Top of Raw data
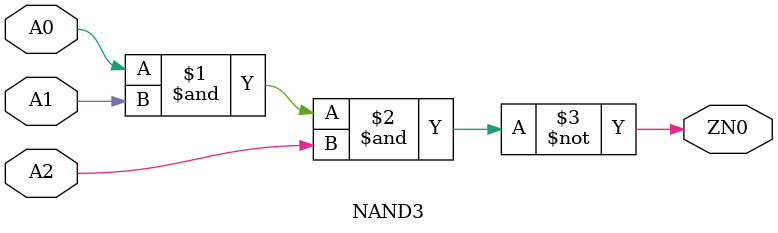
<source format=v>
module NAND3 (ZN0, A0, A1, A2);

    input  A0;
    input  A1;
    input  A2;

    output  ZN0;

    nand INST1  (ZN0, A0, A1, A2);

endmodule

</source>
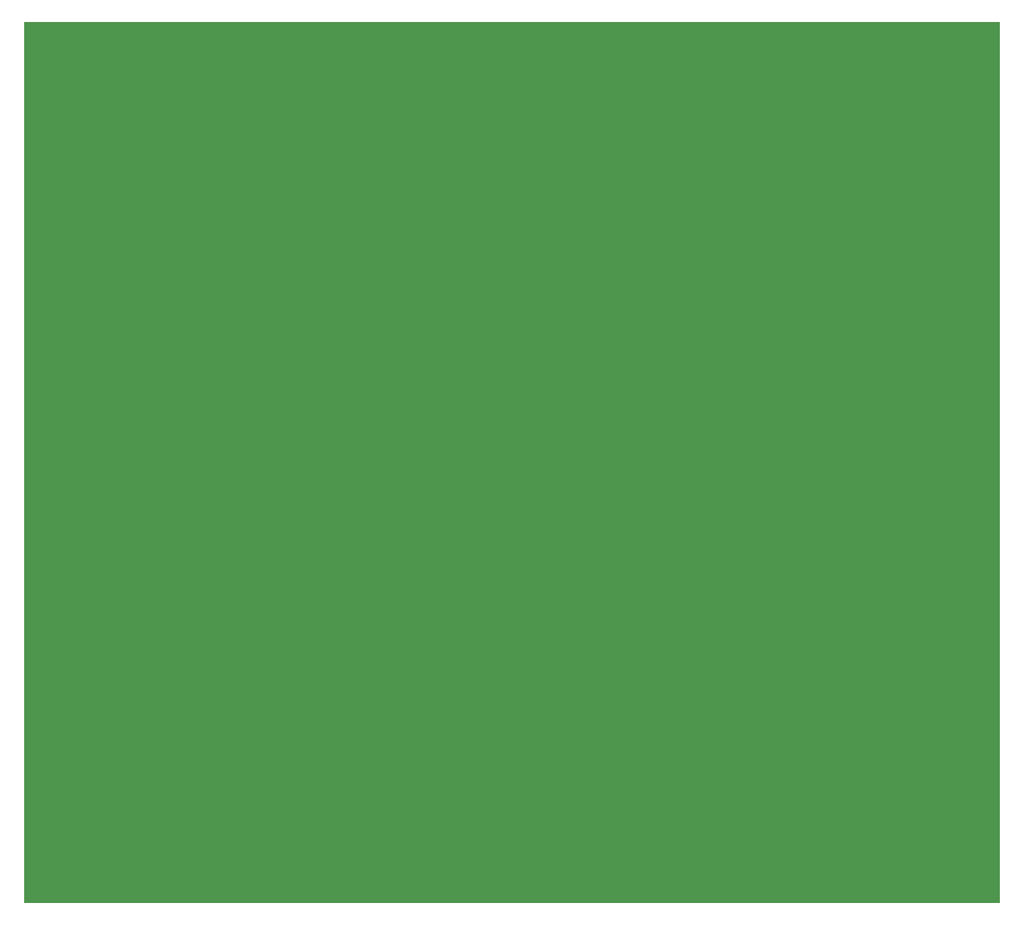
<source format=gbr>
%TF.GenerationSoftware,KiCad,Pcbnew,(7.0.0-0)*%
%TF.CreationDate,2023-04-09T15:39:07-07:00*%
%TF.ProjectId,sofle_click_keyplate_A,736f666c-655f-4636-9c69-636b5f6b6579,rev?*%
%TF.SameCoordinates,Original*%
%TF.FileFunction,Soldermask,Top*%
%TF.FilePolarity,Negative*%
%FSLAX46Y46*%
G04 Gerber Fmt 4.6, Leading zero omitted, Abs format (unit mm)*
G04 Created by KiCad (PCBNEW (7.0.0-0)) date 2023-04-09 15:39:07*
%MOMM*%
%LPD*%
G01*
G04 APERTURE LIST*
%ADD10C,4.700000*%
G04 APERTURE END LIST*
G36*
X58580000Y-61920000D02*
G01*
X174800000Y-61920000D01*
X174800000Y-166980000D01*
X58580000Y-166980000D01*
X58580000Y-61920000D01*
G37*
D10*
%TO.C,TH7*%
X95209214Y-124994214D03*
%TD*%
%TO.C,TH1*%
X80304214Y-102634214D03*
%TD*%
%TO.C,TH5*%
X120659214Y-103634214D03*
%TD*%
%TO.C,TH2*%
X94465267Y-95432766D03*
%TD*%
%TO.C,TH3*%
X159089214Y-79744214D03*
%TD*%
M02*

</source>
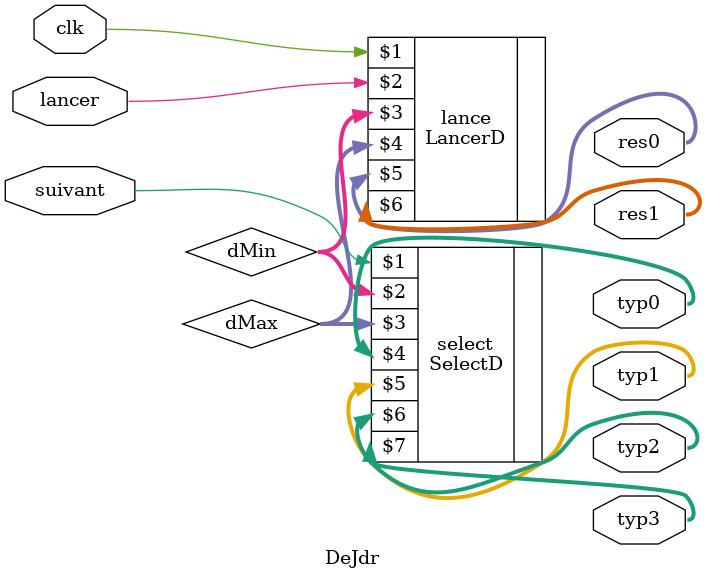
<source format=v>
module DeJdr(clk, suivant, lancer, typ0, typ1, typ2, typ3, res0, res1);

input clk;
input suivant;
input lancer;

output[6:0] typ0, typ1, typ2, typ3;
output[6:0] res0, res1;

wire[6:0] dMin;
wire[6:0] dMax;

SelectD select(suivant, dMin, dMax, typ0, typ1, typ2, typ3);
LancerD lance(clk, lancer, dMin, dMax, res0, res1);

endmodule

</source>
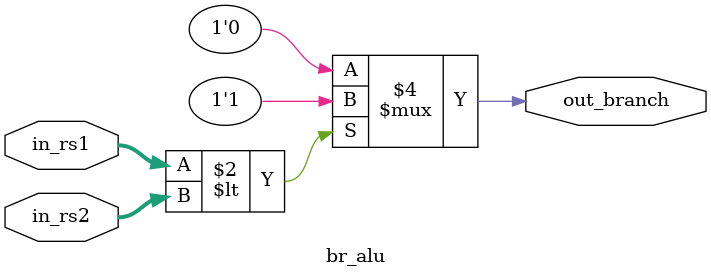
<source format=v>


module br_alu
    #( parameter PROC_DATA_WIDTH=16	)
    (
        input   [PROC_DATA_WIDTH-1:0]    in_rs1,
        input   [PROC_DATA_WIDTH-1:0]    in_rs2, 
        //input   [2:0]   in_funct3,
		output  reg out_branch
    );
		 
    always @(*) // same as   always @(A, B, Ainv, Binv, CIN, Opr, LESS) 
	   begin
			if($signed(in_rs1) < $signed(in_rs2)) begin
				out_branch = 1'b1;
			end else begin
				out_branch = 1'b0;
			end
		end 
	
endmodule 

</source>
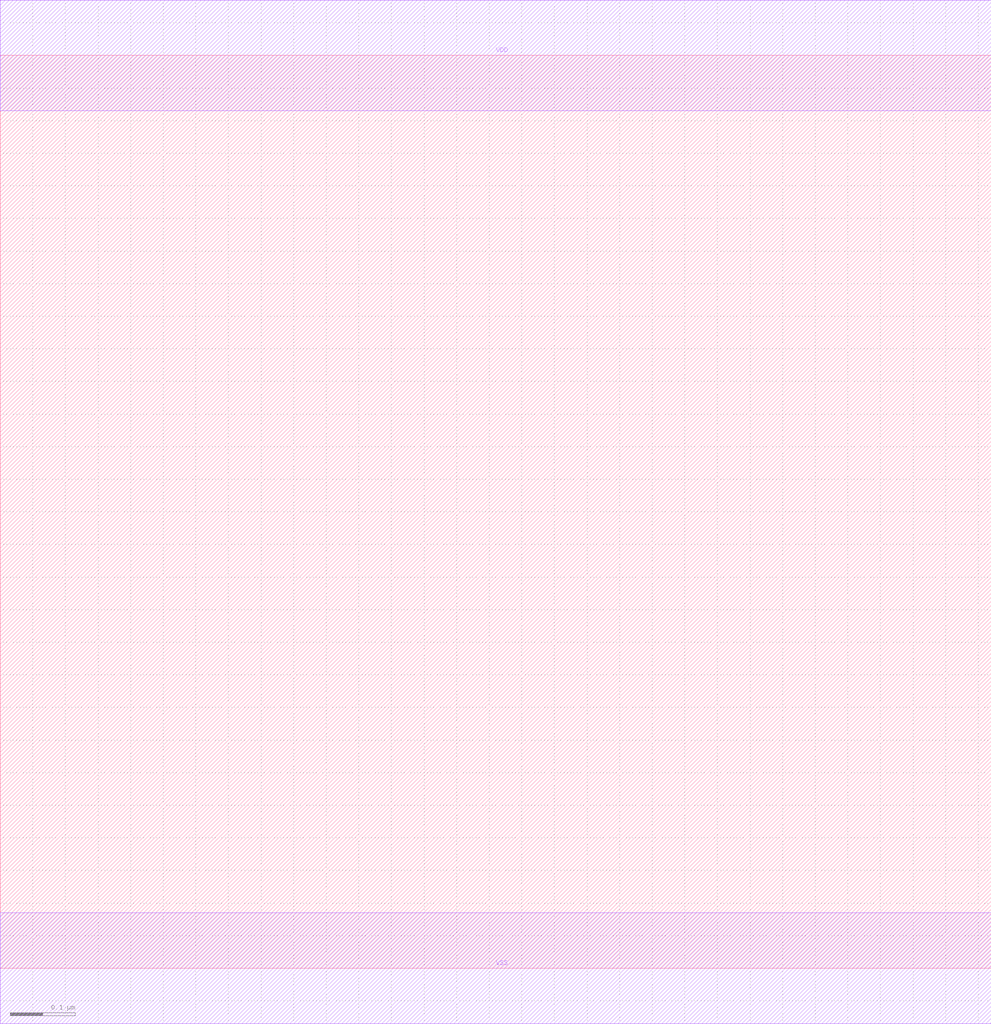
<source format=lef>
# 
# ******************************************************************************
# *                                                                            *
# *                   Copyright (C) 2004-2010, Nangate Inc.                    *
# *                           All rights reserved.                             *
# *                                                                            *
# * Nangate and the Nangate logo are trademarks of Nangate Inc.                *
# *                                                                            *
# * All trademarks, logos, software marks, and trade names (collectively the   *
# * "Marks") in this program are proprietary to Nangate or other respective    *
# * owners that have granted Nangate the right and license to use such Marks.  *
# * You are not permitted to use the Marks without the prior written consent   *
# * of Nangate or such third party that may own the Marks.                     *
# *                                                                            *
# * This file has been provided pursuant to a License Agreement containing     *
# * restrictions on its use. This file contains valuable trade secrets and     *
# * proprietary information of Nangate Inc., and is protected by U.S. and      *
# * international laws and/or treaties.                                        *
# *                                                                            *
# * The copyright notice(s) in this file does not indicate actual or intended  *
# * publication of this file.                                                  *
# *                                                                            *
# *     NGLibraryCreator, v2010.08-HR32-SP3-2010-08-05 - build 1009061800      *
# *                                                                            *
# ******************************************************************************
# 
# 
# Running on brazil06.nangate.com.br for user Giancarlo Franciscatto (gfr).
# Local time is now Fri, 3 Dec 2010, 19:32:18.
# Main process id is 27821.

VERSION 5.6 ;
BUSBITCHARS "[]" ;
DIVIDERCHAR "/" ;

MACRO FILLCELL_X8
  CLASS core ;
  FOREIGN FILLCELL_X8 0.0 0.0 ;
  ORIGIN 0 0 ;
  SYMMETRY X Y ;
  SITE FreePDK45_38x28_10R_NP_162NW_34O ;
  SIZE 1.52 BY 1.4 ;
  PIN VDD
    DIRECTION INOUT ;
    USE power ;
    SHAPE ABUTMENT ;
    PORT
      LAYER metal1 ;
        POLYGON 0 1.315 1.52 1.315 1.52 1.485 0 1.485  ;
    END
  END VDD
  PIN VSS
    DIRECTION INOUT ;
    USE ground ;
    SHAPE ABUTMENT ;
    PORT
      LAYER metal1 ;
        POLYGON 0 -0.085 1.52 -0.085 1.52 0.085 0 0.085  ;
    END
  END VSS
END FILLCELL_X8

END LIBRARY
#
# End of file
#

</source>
Bottom of Raw data
▸ What you have to do
Check each line above for "input" and return the ones that have it.

▸ Solution for this problem
    input  A0;
    input  A1;
    input  A2;
input clk;
input suivant;
input lancer;
        input   [PROC_DATA_WIDTH-1:0]    in_rs1,
        input   [PROC_DATA_WIDTH-1:0]    in_rs2, 
        //input   [2:0]   in_funct3,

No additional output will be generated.